* **INFORMATION**

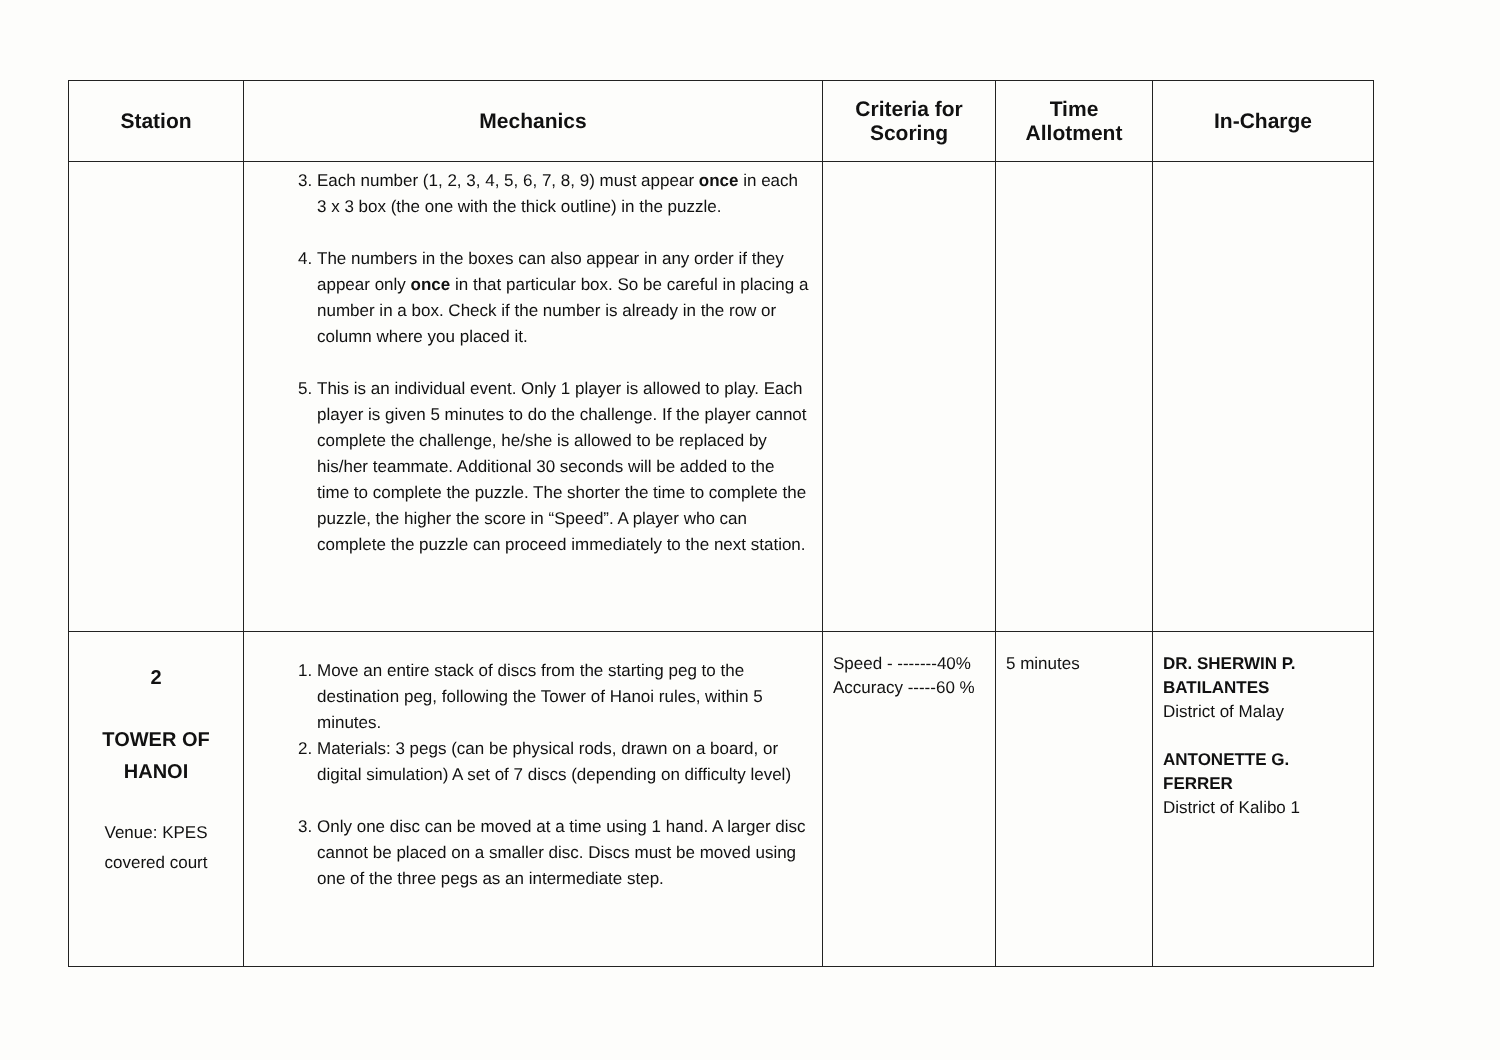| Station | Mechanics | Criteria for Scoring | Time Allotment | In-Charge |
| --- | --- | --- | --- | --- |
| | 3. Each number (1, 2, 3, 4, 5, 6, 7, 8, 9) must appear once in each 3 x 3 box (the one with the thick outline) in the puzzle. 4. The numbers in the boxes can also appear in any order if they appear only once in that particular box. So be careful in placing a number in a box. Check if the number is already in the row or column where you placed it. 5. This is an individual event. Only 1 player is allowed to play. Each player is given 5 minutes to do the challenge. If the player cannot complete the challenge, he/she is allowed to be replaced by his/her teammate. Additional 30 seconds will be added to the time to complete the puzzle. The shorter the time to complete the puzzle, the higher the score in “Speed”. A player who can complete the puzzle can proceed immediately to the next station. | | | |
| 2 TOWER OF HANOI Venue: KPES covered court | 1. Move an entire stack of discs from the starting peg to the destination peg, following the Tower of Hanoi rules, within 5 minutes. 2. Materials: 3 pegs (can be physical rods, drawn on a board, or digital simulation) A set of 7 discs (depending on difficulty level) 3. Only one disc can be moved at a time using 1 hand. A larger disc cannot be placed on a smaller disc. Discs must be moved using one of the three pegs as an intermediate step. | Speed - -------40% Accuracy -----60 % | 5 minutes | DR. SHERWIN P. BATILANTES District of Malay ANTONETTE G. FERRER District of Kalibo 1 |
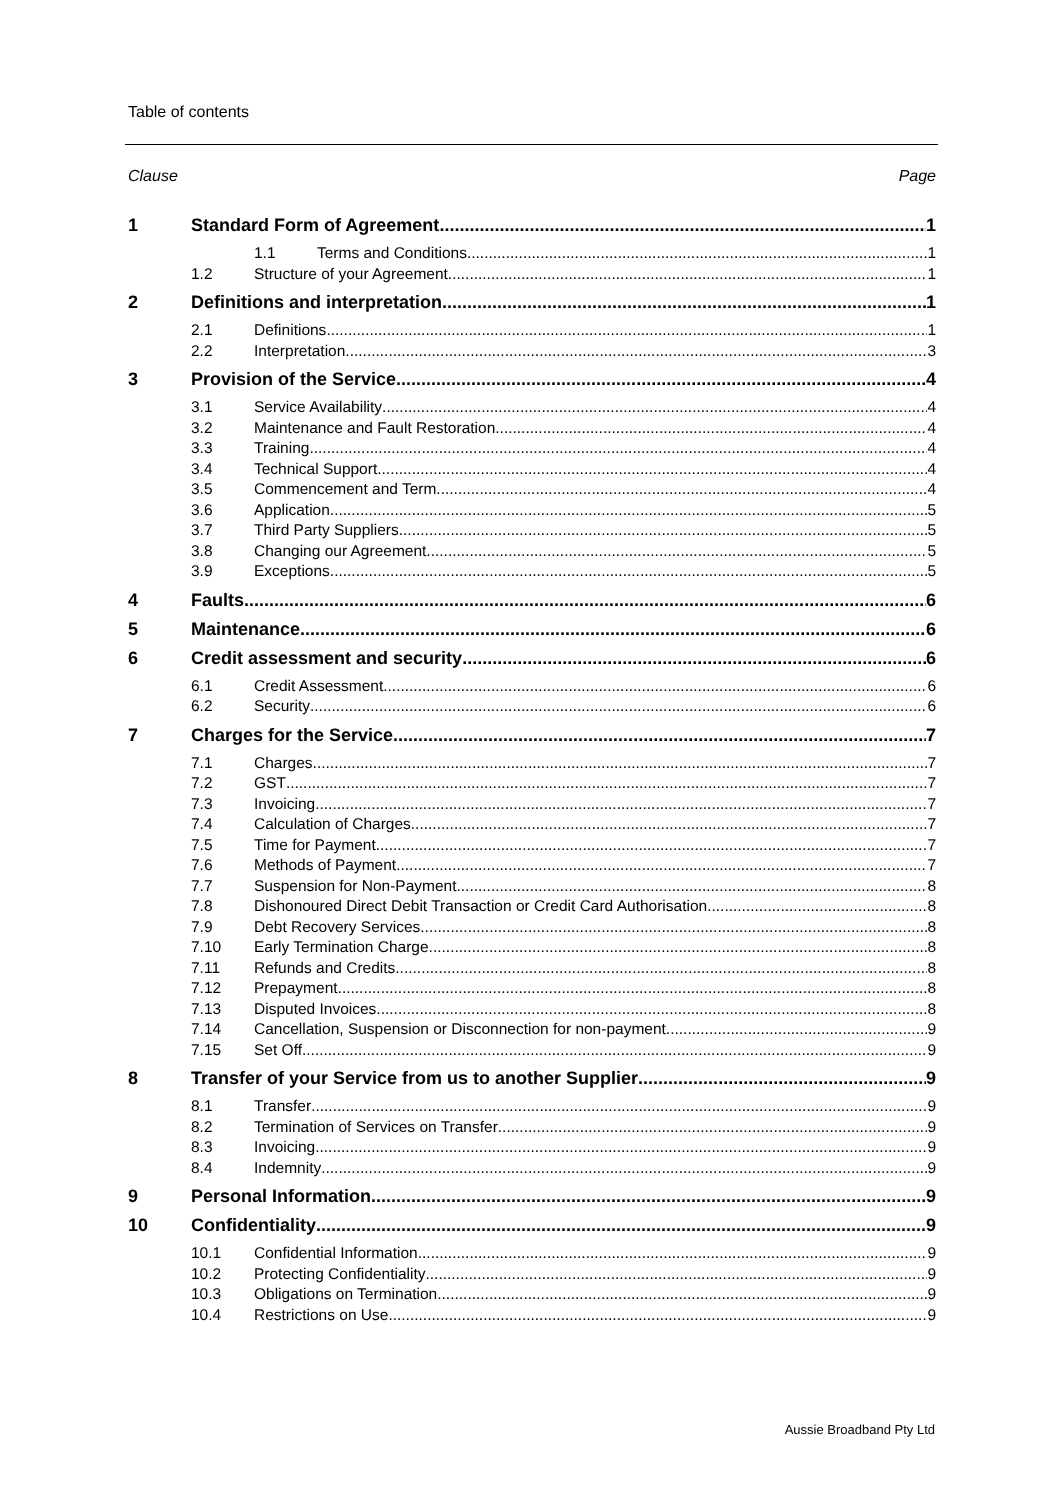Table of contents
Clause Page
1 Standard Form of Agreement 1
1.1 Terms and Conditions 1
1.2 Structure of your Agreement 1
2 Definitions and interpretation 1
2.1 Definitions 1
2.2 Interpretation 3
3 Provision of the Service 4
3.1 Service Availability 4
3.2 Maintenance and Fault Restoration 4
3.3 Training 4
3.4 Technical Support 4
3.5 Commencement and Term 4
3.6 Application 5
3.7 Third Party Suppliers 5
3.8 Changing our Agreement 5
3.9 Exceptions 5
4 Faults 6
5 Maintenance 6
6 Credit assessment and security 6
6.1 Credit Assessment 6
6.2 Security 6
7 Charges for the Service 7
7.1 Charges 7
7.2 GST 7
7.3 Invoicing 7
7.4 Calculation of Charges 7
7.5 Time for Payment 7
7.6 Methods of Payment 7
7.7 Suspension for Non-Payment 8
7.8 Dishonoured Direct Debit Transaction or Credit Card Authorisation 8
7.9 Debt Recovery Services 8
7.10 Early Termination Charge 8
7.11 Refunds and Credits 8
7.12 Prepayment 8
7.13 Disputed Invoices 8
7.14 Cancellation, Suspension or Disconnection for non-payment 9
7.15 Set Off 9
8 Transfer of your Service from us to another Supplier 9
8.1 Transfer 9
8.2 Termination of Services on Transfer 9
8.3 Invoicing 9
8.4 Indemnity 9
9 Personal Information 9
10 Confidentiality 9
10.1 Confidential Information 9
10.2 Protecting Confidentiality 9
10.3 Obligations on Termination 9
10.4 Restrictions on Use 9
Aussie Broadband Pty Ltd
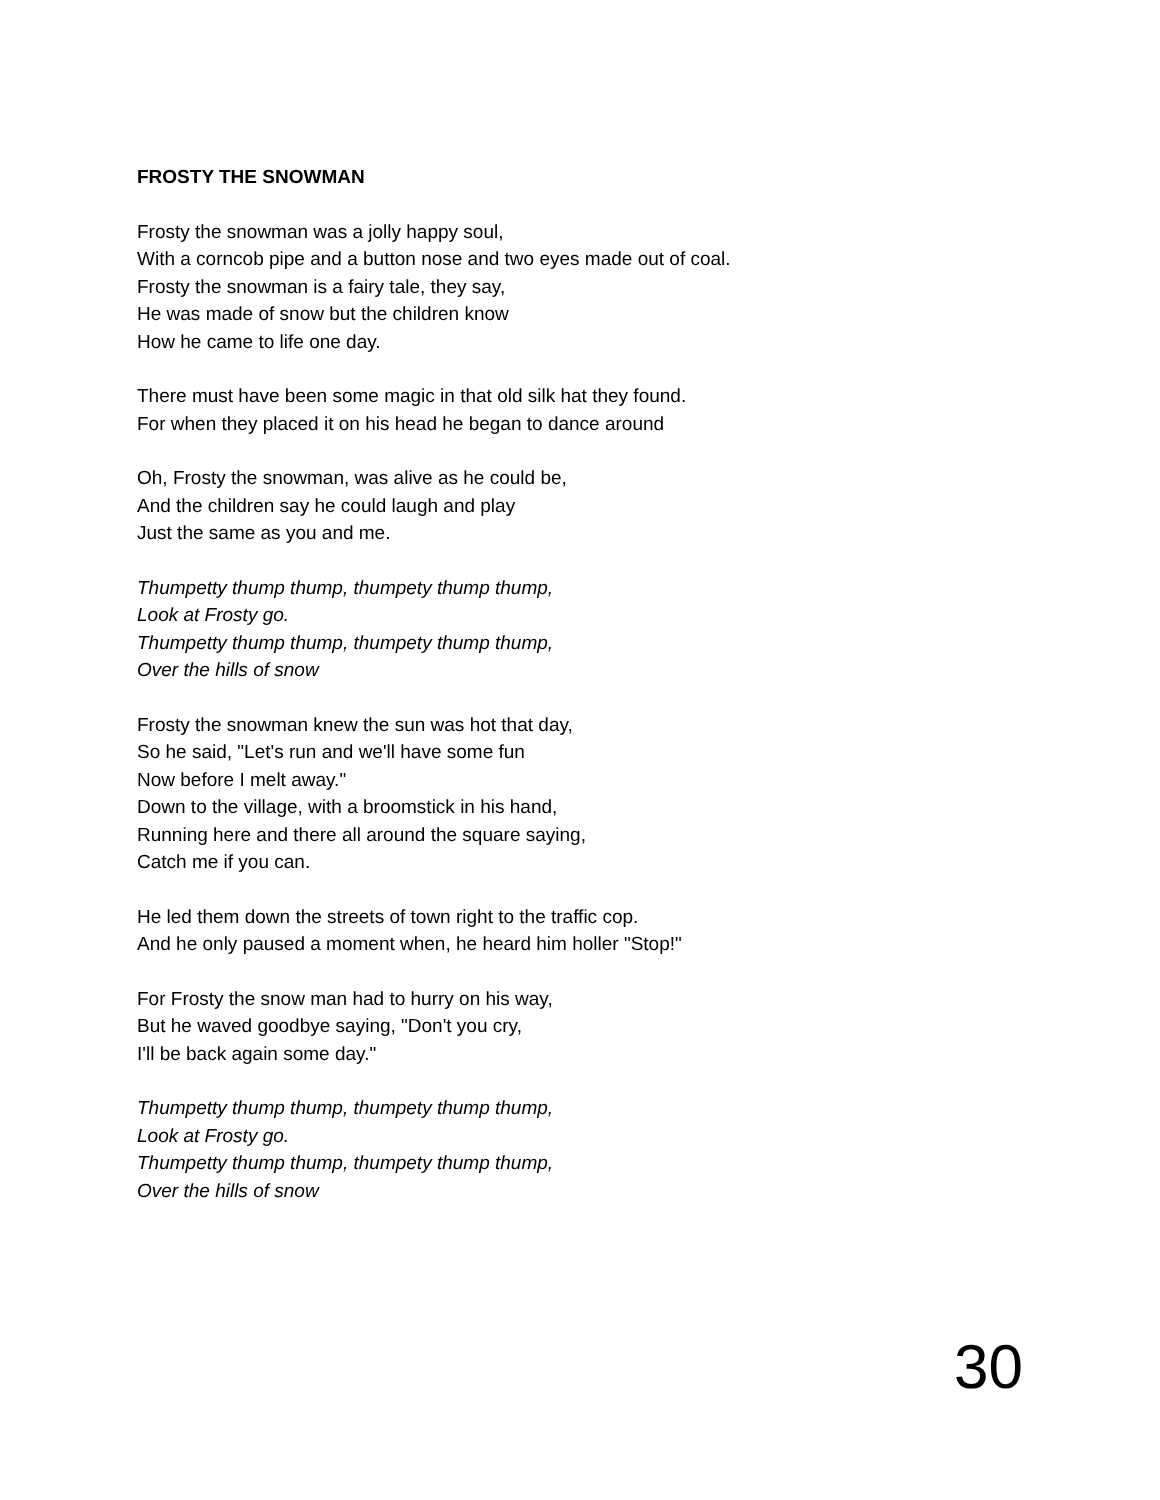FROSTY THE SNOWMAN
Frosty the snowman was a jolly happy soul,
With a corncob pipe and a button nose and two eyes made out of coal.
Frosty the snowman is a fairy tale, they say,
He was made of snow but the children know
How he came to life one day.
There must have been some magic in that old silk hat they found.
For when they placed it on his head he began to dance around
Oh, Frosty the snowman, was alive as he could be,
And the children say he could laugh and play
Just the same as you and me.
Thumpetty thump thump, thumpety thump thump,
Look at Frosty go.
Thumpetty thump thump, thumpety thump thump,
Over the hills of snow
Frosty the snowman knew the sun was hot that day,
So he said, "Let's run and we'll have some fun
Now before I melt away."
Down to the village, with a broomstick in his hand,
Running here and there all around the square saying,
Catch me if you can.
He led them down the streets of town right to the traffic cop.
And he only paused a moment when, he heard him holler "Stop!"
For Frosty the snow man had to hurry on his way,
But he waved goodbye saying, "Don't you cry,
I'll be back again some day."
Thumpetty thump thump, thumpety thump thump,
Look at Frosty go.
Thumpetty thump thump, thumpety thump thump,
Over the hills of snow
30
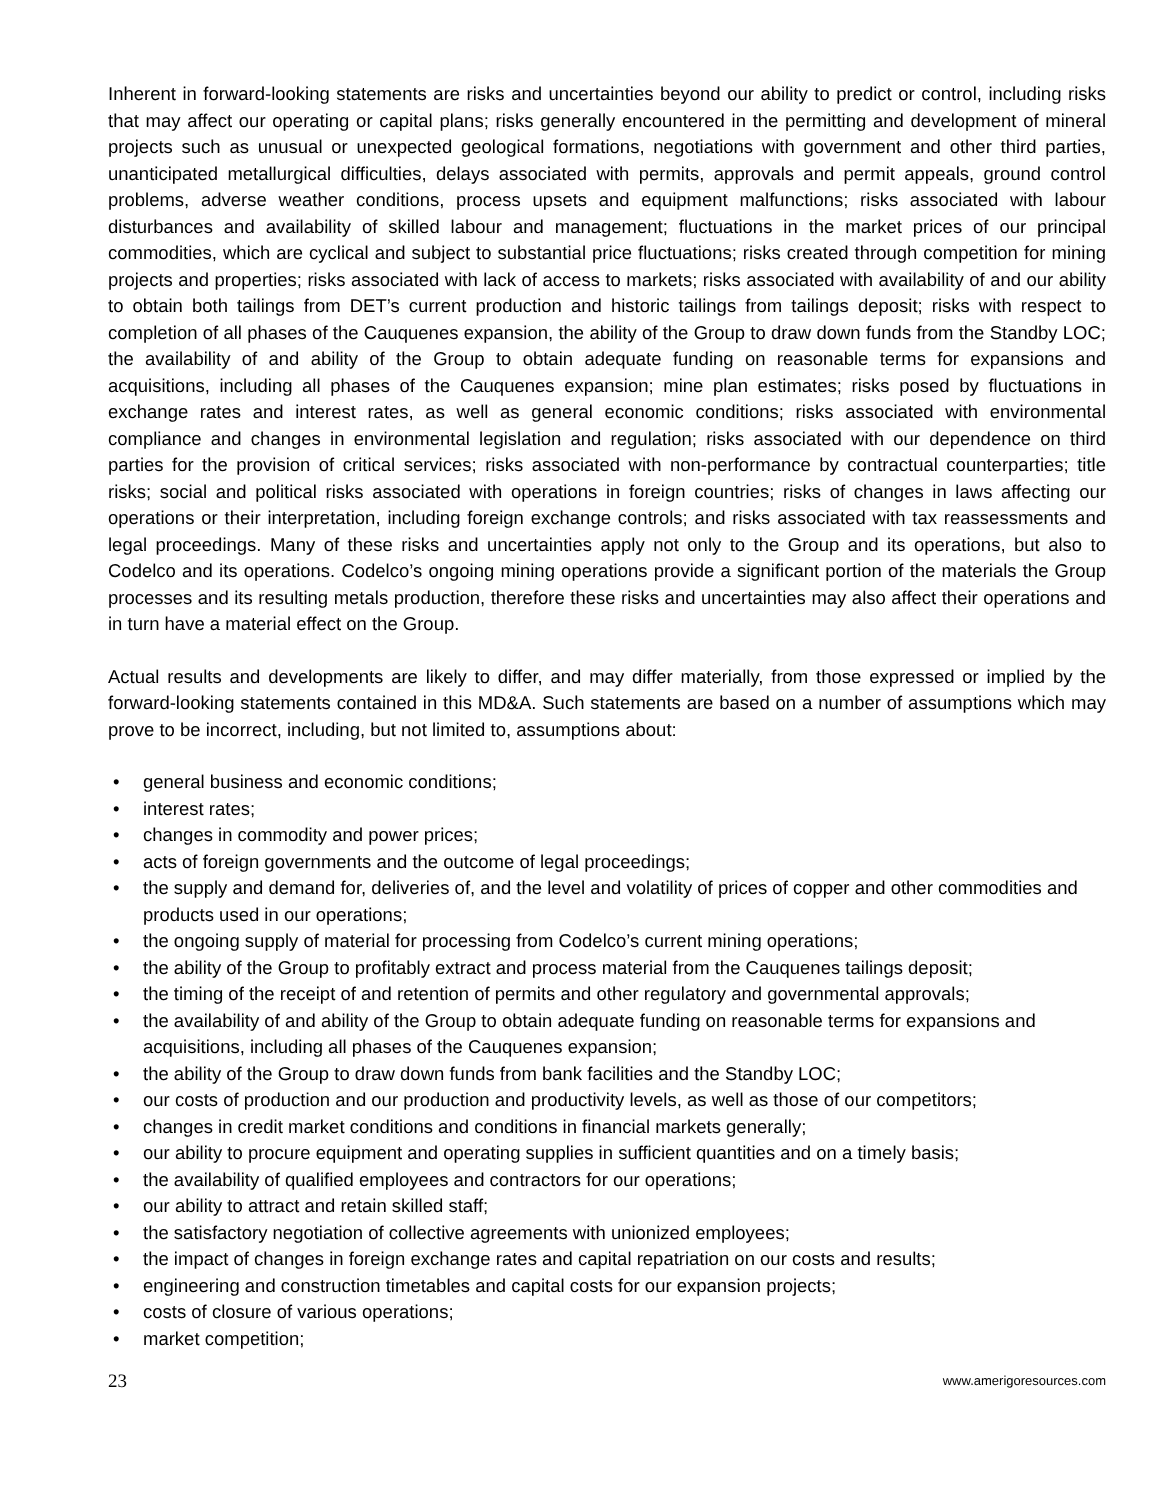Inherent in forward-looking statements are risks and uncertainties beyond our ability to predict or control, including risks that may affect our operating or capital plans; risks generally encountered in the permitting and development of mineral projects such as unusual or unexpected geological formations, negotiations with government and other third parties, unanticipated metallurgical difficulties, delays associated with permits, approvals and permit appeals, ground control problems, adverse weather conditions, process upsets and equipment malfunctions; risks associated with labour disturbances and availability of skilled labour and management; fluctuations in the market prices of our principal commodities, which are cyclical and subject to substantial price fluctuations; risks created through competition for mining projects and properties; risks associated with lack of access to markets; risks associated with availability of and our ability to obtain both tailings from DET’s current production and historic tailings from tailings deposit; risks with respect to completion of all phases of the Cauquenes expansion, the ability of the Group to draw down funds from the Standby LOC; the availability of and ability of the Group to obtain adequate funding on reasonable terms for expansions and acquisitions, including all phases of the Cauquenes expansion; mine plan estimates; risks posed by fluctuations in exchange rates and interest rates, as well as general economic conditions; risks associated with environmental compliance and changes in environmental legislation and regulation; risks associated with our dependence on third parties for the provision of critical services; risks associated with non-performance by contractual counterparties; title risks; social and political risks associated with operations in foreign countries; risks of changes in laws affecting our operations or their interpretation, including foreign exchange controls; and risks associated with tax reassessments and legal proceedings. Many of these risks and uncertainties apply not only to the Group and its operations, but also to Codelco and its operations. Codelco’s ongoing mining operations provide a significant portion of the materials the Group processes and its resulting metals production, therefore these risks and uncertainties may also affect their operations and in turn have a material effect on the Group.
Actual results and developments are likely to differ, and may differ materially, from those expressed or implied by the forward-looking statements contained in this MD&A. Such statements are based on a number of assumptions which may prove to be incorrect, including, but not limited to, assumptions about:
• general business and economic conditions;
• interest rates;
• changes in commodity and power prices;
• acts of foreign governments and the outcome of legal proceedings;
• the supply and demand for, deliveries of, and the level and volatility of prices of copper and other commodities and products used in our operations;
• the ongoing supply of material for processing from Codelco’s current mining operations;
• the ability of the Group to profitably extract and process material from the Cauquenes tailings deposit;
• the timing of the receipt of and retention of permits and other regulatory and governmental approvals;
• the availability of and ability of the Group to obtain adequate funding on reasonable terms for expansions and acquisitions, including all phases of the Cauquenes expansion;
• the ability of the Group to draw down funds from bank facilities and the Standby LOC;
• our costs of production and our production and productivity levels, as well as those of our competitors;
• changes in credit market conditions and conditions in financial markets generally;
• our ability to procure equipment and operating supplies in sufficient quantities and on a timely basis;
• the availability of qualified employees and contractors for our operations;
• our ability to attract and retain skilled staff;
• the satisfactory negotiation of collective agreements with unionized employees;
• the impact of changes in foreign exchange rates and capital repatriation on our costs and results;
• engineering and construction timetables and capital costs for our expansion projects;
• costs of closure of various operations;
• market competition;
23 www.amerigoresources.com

* **TASK REQUIREMENTS**
Above are records; write out the lines from the one with "9 Personal Information 9" down to the one with "Frosty the snowman is", exactly, leaving the pictures out.

* **ANSWER**
9 Personal Information 9
10 Confidentiality 9
10.1 Confidential Information 9
10.2 Protecting Confidentiality 9
10.3 Obligations on Termination 9
10.4 Restrictions on Use 9
Aussie Broadband Pty Ltd
FROSTY THE SNOWMAN
Frosty the snowman was a jolly happy soul,
With a corncob pipe and a button nose and two eyes made out of coal.
Frosty the snowman is a fairy tale, they say,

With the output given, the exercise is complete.